Note that because the scripting language is very simple, the pages can be loaded into the shell memory in order (i.e., for a program, you can assume that you will first load page 1, then pages 2, 3, 4 etc.). This greatly simplifies the implementation, but be aware that real paging systems also account for loops, jumps in the code, etc. Also, note that if the next page is already loaded in memory, there is no page fault. The execution simply continues with the instruction from the next page, if the current process still has remaining lines in its “time slice”.

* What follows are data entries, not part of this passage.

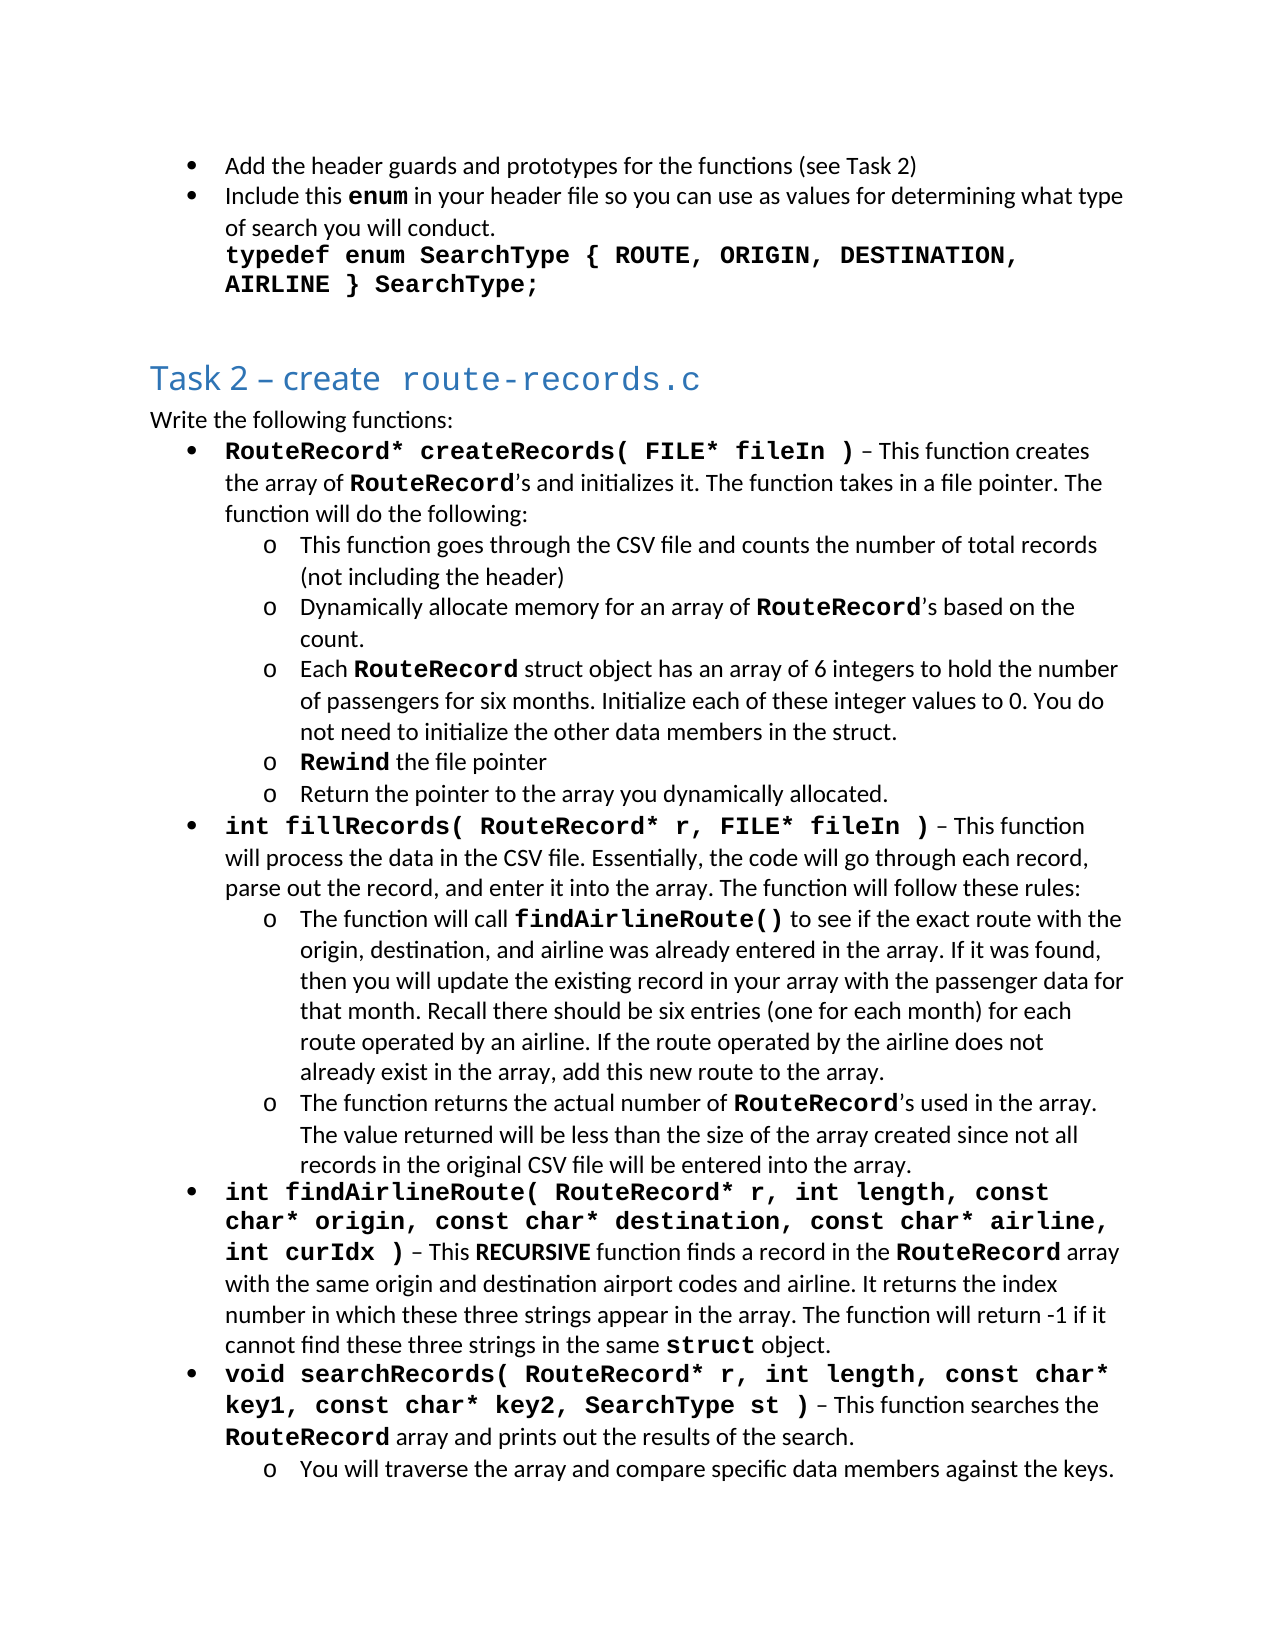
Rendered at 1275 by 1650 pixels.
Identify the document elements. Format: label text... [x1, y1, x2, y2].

list RouteRecord* createRecords( FILE* fileIn ) – This function creates the array of RouteRecord’s and initializes it. The function takes in a file pointer. The function will do the following: [187, 435, 1125, 529]
list int findAirlineRoute( RouteRecord* r, int length, const char* origin, const char* destination, const char* airline, int curIdx ) – This RECURSIVE function finds a record in the RouteRecord array with the same origin and destination airport codes and airline. It returns the index number in which these three strings appear in the array. The function will return -1 if it cannot find these three strings in the same struct object. [187, 1180, 1125, 1361]
text Write the following functions: [150, 404, 1125, 435]
list The function returns the actual number of RouteRecord’s used in the array. The value returned will be less than the size of the array created since not all records in the original CSV file will be entered into the array. [262, 1087, 1125, 1180]
list void searchRecords( RouteRecord* r, int length, const char* key1, const char* key2, SearchType st ) – This function searches the RouteRecord array and prints out the results of the search. [187, 1361, 1125, 1453]
list Each RouteRecord struct object has an array of 6 integers to hold the number of passengers for six months. Initialize each of these integer values to 0. You do not need to initialize the other data members in the struct. [262, 653, 1125, 746]
list Return the pointer to the array you dynamically allocated. [262, 778, 1125, 810]
list Rewind the file pointer [262, 746, 1125, 778]
list int fillRecords( RouteRecord* r, FILE* fileIn ) – This function will process the data in the CSV file. Essentially, the code will go through each record, parse out the record, and enter it into the array. The function will follow these rules: [187, 810, 1125, 903]
list Dynamically allocate memory for an array of RouteRecord’s based on the count. [262, 591, 1125, 653]
list You will traverse the array and compare specific data members against the keys. [262, 1453, 1125, 1485]
list Add the header guards and prototypes for the functions (see Task 2) [187, 150, 1125, 181]
list The function will call findAirlineRoute() to see if the exact route with the origin, destination, and airline was already entered in the array. If it was found, then you will update the existing record in your array with the passenger data for that month. Recall there should be six entries (one for each month) for each route operated by an airline. If the route operated by the airline does not already exist in the array, add this new route to the array. [262, 903, 1125, 1087]
list Include this enum in your header file so you can use as values for determining what type of search you will conduct. typedef enum SearchType { ROUTE, ORIGIN, DESTINATION, AIRLINE } SearchType; [187, 181, 1125, 299]
subtitle Task 2 – create route-records.c [150, 355, 1125, 401]
list This function goes through the CSV file and counts the number of total records (not including the header) [262, 529, 1125, 591]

Part 3: Adding a page replacement policy
The final piece is adjusting the page replacement policy to Least Recently Used (LRU). As seen in class, you will need to keep track of the least recently used frame in the entire frame store and evict it. Note that, with this policy, a page fault generated by process P1 may cause the eviction of a page belonging to process P2.
(Optional) Part 4 The following sub-parts are not worth any marks and will not be graded. However, if you pass the tests for this part, you will be awarded the specified number of COMP310COIN. Note: For those working with a partner, you will split the coins with your partner. However, your leaderboard score will appear as if you had each obtained the full amount. 500 coins In the given template code, there is a bug that occurs for certain inputs. If you fix the bug and pass the corresponding (optional) test on submission of your code, you will be automatically awarded 500 coins.

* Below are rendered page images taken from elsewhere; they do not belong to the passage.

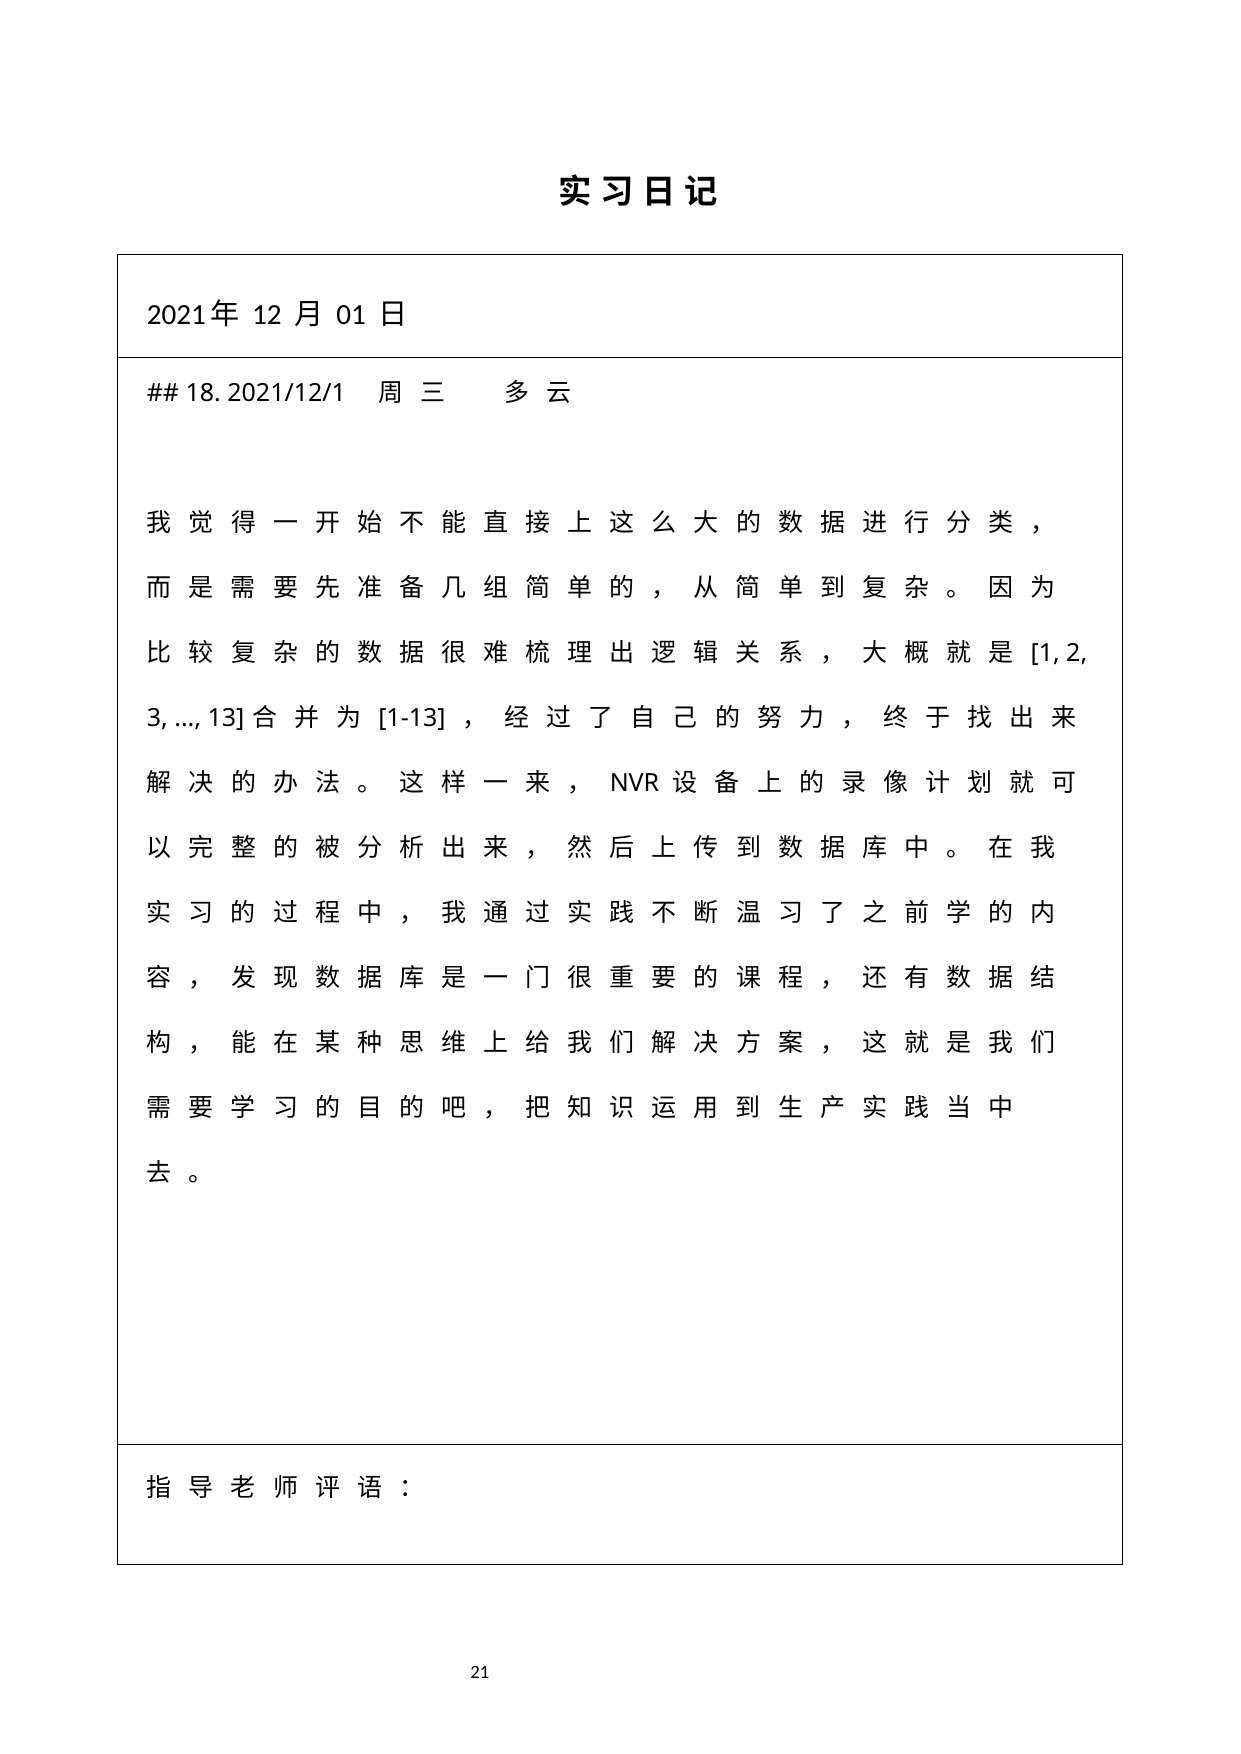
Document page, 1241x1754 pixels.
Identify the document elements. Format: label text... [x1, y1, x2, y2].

table_cell 指导老师评语： [118, 1445, 1122, 1564]
text 实习日记 [126, 156, 1114, 221]
table_header ## 18. 2021/12/1 周三 多云 我觉得一开始不能直接上这么大的数据进行分类，而是需要先准备几组简单的，从简单到复杂。因为比较复杂的数据很难梳理出逻辑关系，大概就是[1, 2, 3, ..., 13]合并为[1-13]，经过了自己的努力，终于找出来解决的办法。这样一来，NVR设备上的录像计划就可以完整的被分析出来，然后上传到数据库中。在我实习的过程中，我通过实践不断温习了之前学的内容，发现数据库是一门很重要的课程，还有数据结构，能在某种思维上给我们解决方案，这就是我们需要学习的目的吧，把知识运用到生产实践当中去。 [118, 255, 1122, 357]
table_header ## 18. 2021/12/1 周三 多云 我觉得一开始不能直接上这么大的数据进行分类，而是需要先准备几组简单的，从简单到复杂。因为比较复杂的数据很难梳理出逻辑关系，大概就是[1, 2, 3, ..., 13]合并为[1-13]，经过了自己的努力，终于找出来解决的办法。这样一来，NVR设备上的录像计划就可以完整的被分析出来，然后上传到数据库中。在我实习的过程中，我通过实践不断温习了之前学的内容，发现数据库是一门很重要的课程，还有数据结构，能在某种思维上给我们解决方案，这就是我们需要学习的目的吧，把知识运用到生产实践当中去。 [118, 358, 1122, 1443]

1000 coins Compare the number of page faults of selected programs under the Random and LRU page replacement policies. Analyze how the page fault rate varies based on program characteristics. Include your analysis in the README.md file (see below). 1000 coins Add another page replacement policy. Do not use random (since that what we implemented in Part 3). Instead, you could try FIFO (First In First Out) or another of your choice. Also, add a new shell command pagepolicy policyname. It will switch the current page replacement policy to the given policy.
2500 coins For the additional policy mentioned in the above bullet point, choose the EELRU page replacement policy, which is a paper that students are presenting the week of February 12. You can find the paper link in the presentations spreadsheet on myCourses and/or come to one of our presentation sessions that week to learn more about it.
README Finally, add a README.md file into the same folder as your code files. In this file, state your name(s) and McGill ID(s), any comments you would like the TA to see, and whether you have implemented any optional parts, and if so, which parts, so that the TA will know to check for this.